There's a much more complex conversation to be had about Manon and how the ballet can or cannot inform contemporary conversations on choice, prostitution and coercion. When I spoke with the three National Ballet principal dancers who will dance the role this month – Greta Hodgkinson, Sonia Rodriguez and Jillian Vanstone – I was given an alternative to the victim-narrative. All three artists consider Manon a pragmatist. Hodgkinson points out that Manon isn't supposed to see money trade hands between her brother and G.M. and that her privileged relationship with G.M. keeps her out of the brothel and its associated dangers. "I don't think she necessarily feels as though she's prostituting herself. She has a chance to have a better way of life and she takes it."
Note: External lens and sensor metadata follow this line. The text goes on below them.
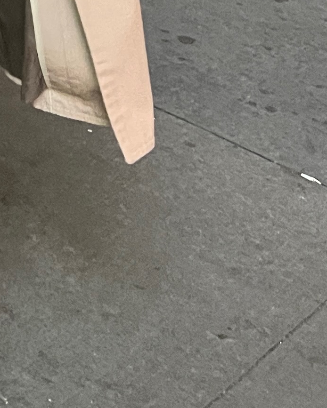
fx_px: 1427
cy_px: -428
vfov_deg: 13.7
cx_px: -312
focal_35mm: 118
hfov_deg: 11.8
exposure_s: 1/50
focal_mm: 5.7
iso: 400
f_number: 1.5
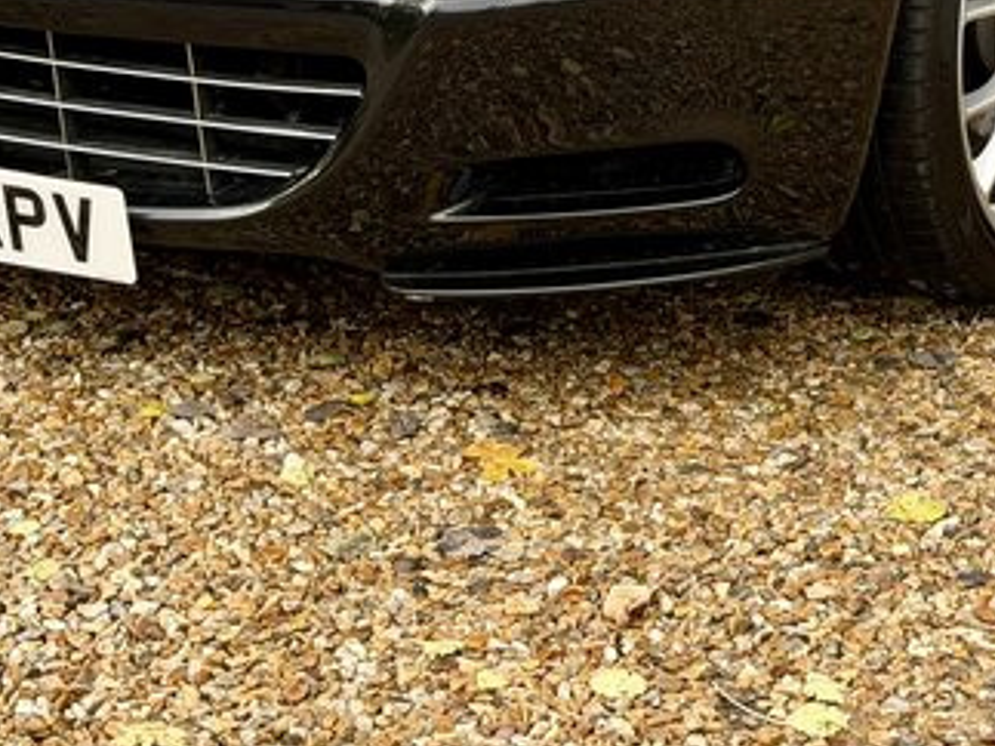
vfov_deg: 12.2
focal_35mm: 119
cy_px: -151
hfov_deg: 16.5
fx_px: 3419
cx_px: 709
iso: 64
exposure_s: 1/258
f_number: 1.78
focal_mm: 6.76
Rodriguez suggests that, while Manon is manipulated into prostitution by the brother whom she trusts, there is an element of self-determination at play, too. "I think, in a male-dominated world, the prostitution can be empowering for her. She finds a way to control the men around her. … Once she's fully aware of her situation, I think she very consciously goes: I want to be a participant in this. I want to take charge."

Rodriguez rejects the notion that Manon is a victim, choosing, instead, to see her as a survivor. I ask how she reconciles this interpretation with the fact that Manon ends up dead in a swamp. "Well, we can't change the story," she says with a laugh. She suggests that Manon's death is not exceptional given its socio-economic context and that, from a narrative perspective, it might not be all that important. "I see Manon fighting for her life throughout the whole ballet."

Vanstone doesn't think we can generalize about inherent anti-feminism in ballet simply because of the prevalence of female death sentences. "There's room to reinterpret the older stories – the women can be played in a two-dimensional way or they can be given more life and be turned into somebody who is more relatable and real. I don't think the story of Manon glorifies her victimization in any way."

I was lucky enough to watch Vanstone in rehearsal last week, dancing the pas-de-deux from Act 2. It's a segment of choreography that shows how much ballet can adapt to its time – it's fluid, fast, unstructured and emotionally unsparing, at times shockingly beautiful yet never stilted or remote. Watching it, I agree with Vanstone: Here is a young woman trying to take control of her life. All three Manons are exquisite artists and world-class ballerinas – I have no doubt their dancing will be remarkable. Let's hope that their empowered interpretations can transcend some of the ambiguities in the ballet's plot.

The National Ballet's Manon runs at Toronto's Four Seasons Centre from Nov. 8 to 16 (ballet.ca).